I support the triple lock. We made a pledge; we gave our word, and I do not believe in breaking our word. I have constituents who retire for 30 years. In the first 10 years, they have savings and pensions, and as life goes by, they may still have an expensive flat, but their ability to earn more money and their reliance on the state pension becomes much more important. As such, I am glad that the Government have kept their word on the triple lock.
I am also pleased that the Government are being realistic about energy policy, in terms of both nuclear and taking advantage of oil and gas. Today, 75% of our energy comes from oil and gas. It will remain a major factor—we will still need it after 2030—and it seems sensible that we produce it at home, rather than import it. At business questions, the hon. Member for Kirkcaldy and Cowdenbeath (Neale Hanvey) raised the possibility of the closure of refining capacity in Scotland. He made a very good point: if we are to continue producing oil and gas, we need to improve our refining capacity as well. In the recent energy crisis, we saw the shortage of refining capacity in the west and our reliance on some Russian refining capacity, which caused a problem with diesel.
The Government’s approach has been to help businesses by making full expensing longer term; to help smaller businesses by providing help with the uniform business rate; and to help working people through a reduction in their national insurance contributions. Generally speaking, those are all good things, and we have also done our best to protect the most vulnerable in society by uprating benefits and giving them special payments. I do not think the Government have anything to apologise for; if I have any criticism of the Government, it is that sometimes they do not make the best case for what the Treasury is doing, which is actually a pretty good job.
It is going to be an interesting year.
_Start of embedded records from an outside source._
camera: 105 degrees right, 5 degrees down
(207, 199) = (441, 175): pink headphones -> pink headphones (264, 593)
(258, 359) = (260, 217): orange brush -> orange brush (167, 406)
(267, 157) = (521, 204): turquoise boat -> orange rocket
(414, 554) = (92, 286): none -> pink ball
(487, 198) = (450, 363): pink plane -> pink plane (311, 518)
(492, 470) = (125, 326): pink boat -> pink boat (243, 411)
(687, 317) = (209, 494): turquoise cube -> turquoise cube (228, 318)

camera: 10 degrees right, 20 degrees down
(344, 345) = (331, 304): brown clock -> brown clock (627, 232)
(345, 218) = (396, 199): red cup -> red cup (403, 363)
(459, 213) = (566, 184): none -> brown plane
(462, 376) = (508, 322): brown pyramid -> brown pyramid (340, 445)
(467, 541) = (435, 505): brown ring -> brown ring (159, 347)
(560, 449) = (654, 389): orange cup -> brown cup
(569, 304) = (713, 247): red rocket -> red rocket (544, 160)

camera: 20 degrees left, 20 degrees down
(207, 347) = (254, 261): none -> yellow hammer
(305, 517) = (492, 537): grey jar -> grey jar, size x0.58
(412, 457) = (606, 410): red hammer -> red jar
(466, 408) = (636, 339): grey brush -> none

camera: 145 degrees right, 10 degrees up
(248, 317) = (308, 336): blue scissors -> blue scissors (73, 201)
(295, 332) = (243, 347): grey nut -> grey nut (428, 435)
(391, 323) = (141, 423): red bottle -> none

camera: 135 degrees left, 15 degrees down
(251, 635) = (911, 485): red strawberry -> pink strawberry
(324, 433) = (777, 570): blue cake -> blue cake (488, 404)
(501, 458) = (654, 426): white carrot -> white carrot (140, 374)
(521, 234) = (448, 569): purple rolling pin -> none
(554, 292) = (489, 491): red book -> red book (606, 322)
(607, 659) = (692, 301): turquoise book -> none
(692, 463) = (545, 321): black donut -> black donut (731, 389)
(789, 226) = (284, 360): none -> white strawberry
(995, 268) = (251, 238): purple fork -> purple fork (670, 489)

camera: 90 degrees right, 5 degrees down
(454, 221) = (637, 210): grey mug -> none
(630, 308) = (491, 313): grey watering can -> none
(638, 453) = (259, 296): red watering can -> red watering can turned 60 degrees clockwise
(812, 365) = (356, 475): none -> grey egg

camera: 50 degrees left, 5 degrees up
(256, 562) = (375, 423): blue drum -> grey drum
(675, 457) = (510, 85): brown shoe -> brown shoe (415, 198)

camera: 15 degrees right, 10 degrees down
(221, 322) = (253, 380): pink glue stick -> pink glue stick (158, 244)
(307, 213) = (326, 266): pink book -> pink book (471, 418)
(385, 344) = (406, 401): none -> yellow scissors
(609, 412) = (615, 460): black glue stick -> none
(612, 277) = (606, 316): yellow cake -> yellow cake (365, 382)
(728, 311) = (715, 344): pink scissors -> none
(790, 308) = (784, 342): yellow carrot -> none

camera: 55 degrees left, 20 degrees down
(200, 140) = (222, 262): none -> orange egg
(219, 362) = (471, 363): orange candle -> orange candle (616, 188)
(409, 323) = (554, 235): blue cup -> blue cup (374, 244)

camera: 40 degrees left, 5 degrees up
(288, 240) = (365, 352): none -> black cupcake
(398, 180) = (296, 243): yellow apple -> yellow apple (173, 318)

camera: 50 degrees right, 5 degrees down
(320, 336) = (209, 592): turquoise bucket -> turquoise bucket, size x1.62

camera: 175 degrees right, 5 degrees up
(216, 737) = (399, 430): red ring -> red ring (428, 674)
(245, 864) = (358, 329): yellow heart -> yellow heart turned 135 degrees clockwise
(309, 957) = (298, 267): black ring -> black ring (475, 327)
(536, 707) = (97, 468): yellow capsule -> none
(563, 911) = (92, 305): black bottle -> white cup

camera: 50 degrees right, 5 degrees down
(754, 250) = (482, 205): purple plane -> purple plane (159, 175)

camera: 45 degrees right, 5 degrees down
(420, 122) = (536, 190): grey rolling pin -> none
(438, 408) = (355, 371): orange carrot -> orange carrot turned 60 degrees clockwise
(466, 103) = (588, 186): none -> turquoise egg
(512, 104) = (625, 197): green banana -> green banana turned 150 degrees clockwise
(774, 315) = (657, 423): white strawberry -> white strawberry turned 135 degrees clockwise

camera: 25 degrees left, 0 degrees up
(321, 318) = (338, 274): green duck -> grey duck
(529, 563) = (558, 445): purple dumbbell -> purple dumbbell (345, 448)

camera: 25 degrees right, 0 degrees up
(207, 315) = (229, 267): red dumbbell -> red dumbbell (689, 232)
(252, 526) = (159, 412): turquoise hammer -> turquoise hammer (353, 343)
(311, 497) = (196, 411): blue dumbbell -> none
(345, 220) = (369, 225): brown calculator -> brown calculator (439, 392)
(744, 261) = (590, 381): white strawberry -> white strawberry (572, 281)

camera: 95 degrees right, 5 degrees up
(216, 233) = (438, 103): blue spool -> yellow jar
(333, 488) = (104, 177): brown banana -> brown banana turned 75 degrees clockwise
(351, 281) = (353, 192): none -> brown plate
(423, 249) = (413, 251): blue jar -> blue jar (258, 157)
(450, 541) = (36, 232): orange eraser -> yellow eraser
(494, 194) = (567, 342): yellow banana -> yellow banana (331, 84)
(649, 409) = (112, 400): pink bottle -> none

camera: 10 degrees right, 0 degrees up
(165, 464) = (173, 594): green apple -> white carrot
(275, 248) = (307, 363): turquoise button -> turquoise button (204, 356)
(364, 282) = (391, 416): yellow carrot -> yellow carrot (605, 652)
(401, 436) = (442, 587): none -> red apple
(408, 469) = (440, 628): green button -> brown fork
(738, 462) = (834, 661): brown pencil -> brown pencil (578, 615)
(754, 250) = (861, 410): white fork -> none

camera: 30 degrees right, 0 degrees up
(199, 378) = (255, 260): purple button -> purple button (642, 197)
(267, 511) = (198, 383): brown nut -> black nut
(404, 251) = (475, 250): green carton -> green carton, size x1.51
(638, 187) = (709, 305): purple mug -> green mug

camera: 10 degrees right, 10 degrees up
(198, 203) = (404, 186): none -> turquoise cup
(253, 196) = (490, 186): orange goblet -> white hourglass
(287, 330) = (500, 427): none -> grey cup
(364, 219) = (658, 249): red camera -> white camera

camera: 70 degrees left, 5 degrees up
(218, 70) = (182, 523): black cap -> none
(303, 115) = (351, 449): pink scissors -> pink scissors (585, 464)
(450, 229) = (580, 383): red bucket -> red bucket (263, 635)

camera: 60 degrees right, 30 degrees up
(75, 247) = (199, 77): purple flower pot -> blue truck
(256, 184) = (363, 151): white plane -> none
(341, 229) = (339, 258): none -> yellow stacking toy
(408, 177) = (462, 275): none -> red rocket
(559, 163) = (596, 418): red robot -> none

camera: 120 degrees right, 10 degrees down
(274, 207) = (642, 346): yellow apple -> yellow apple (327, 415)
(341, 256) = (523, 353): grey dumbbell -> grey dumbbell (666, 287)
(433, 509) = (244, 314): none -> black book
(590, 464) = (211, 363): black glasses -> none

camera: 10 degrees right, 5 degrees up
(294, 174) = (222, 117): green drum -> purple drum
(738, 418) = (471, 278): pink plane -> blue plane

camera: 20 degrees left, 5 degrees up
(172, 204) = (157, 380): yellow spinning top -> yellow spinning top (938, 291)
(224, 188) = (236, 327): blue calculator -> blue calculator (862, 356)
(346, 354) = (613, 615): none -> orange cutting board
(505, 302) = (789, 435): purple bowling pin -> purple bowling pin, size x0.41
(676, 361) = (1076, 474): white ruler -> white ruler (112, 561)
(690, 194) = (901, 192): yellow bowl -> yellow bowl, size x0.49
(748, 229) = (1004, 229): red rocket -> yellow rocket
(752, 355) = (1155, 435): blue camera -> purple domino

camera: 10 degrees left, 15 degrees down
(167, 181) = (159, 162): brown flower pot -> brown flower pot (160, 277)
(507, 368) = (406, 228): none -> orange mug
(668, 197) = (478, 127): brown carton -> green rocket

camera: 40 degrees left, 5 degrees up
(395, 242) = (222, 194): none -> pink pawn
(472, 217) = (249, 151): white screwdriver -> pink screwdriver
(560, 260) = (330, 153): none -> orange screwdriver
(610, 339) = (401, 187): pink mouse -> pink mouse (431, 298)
I suspect most of the speeches in this House are going to sound like party political broadcasts about who is doing what and who can do things better, but we all know that to some extent, “It’s the economy, stupid.” At the end of the day—in October or November of next year, I suspect—the question will be whether or not the Government continue to make progress, as they are doing, and whether the people accept that and decide to hold on to nurse for fear of something worse, or believe the rhetoric of the hon. Member for Stalybridge and Hyde (Jonathan Reynolds) and others that they can do better. We have a very good political system—we have robust debate, and Britain benefits from that—but I still think that when it comes to deciding the future of our country, the British people will take a very sensible course.
I will end my speech with a couple of points. First, the flash purchasing managers’ indexes for the British economy have today been revised up to over 50, which means that we may well have higher growth. Secondly, the eurozone looks like it is getting into deeper trouble, so the relative position of the British economy in three months, six months or 12 months may look rather better than that of other economies around the world. Let us face it: there are problems, but they are problems that the French, the Italians and the Germans also have. We also have opportunities, and in many areas such as fintech and technology, we are doing pretty well as a nation. If we can do more of what we do best and less of what we do badly, I think we will meet with great success.